#### [Aufgaben]
1 – Schreiben Sie aus dem Text zum Magdeburger Gaspreis-Urteil die Stelle wortgetreu ab, die mit "Das Urteil ist" beginnt und bis einschließlich "nicht standhalten könnte." reicht.
2 – Fassen Sie den Text zum Magdeburger Gaspreis-Urteil in drei Sätzen zusammen.
=== Vorliegender Text ===
Nunmehr gibt es auch ein Gaspreis- Urteil des Landgerichts Magdeburg.

LG Magdeburg, Urt.  vom 19.12.2006 - 2 S 265/06

hat der BGW Bundesverband der Gas- und Wasserwirtschaft auf seinen Seiten in das Internet gestellt:

http://www.bgw.de/pdf/0.1_article_2007_1_9_1.pdf


Das Urteil ist nicht rechtskräftig. Die Revision zum BGH wurde wegen grundsätzlicher Bedeutung zugelassen.

Anmerkung:

Das Recht zur einseitigen Preisfestsetzung kann sich nur dann aus § 4 AVBGasV ergeben, wenn es sich um einen echten Tarifkunden handelt.

Andernfalls würde es sich bei der Einbeziehung des § 4 AVBGasV in einen Sondervertrag um eine AGB- Klausel handeln, die vollständig der Transparenzkontrolle des § 307 BGB unterfällt und dieser gar nicht standhalten könnte.

Das Gericht wendet § 315 BGB an, sah sich jedoch aufgrund des gestellten Feststellungsantrages und des fehlenden Bestreitens des Klägers und Berufungsklägers daran gehindet, die weiteren Kalkulationsgrundlagen zu prüfen, denn die unbestrittenen bzw. nicht substantiiert bestrittenen gestiegenen Bezugskosten.


Das Gericht stellt klar, dass es für die Anwendung des § 315 BGB nicht auf eine Monopolstellung ankommt, zudem die Kartellrechtlichen Vorschriften daneben zur Anwendung kommen, beide Prüfungen nicht deckungsgleich sind.

Der unterlegene Kläger hatte lediglich die Preiserhöhung, nicht jedoch die gesamte Tariffestsetzung als unbillig gerügt, was Folgen haben kann.

Das Gericht sah es als erwiesen an, dass das bestroffene Unternehmen die Preiserhöhung nicht zur Erhöhung seines Gewinns benutzt habe, stellte dabei jedoch auf die Gesamterlöse/ Jahresergebnis ab.

Dieser Schluss ist nicht zwingend:

Tatsächlich ist indes nach dem in den Vertragspreis einkalkulierten Gewinnanteil zu fragen, der nicht erhöht werden durfte.

So ist bekannt, dass Gasversorger 2004 zwar die Preise für Haushaltskunden, nicht jedoch die Preise für Großkunden erhöht hatten, so dass in einem solchen Fall allein die Haushaltskunden die gestiegenen Beschaffungskosten zu schultern hatten.

Wenn die Beschaffungskosten gestiegen waren, nicht jedoch die Preise für Großkunden, so konnte der Gewinnanteil am Vertragspreis mit Haushaltskunden erhöht werden, ohne dass der Gesamtgewinn des Unternehmens stieg.

Gleichwohl wäre dies unbillig.
=== Vorliegende Angaben ===
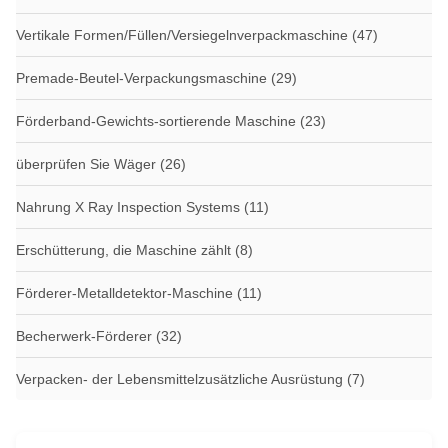
Vertikale Formen/Füllen/Versiegelnverpackmaschine
(47)
Premade-Beutel-Verpackungsmaschine
(29)
Förderband-Gewichts-sortierende Maschine
(23)
überprüfen Sie Wäger
(26)
Nahrung X Ray Inspection Systems
(11)
Erschütterung, die Maschine zählt
(8)
Förderer-Metalldetektor-Maschine
(11)
Becherwerk-Förderer
(32)
Verpacken- der Lebensmittelzusätzliche Ausrüstung
(7)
===
#### [Lösungen]
1 –
Das Urteil ist nicht rechtskräftig. Die Revision zum BGH wurde wegen grundsätzlicher Bedeutung zugelassen.

Anmerkung:

Das Recht zur einseitigen Preisfestsetzung kann sich nur dann aus § 4 AVBGasV ergeben, wenn es sich um einen echten Tarifkunden handelt.

Andernfalls würde es sich bei der Einbeziehung des § 4 AVBGasV in einen Sondervertrag um eine AGB- Klausel handeln, die vollständig der Transparenzkontrolle des § 307 BGB unterfällt und dieser gar nicht standhalten könnte.

2 – Das Landgericht Magdeburg hat am 19.12.2006 ein noch nicht rechtskräftiges Gaspreis-Urteil gefällt und dazu die Revision zum BGH wegen grundsätzlicher Bedeutung zugelassen. Es wendet § 315 BGB unabhängig von einer Monopolstellung an und sah als erwiesen an, dass das Unternehmen die Preiserhöhung nicht zur Gewinnsteigerung genutzt habe, wobei es auf die Gesamterlöse bzw. das Jahresergebnis abstellte. Die Anmerkung hält dagegen den im Vertragspreis einkalkulierten Gewinnanteil für maßgeblich, da dieser bei Preiserhöhungen nur für Haushaltskunden steigen könne, ohne dass der Gesamtgewinn steigt, was dennoch unbillig wäre.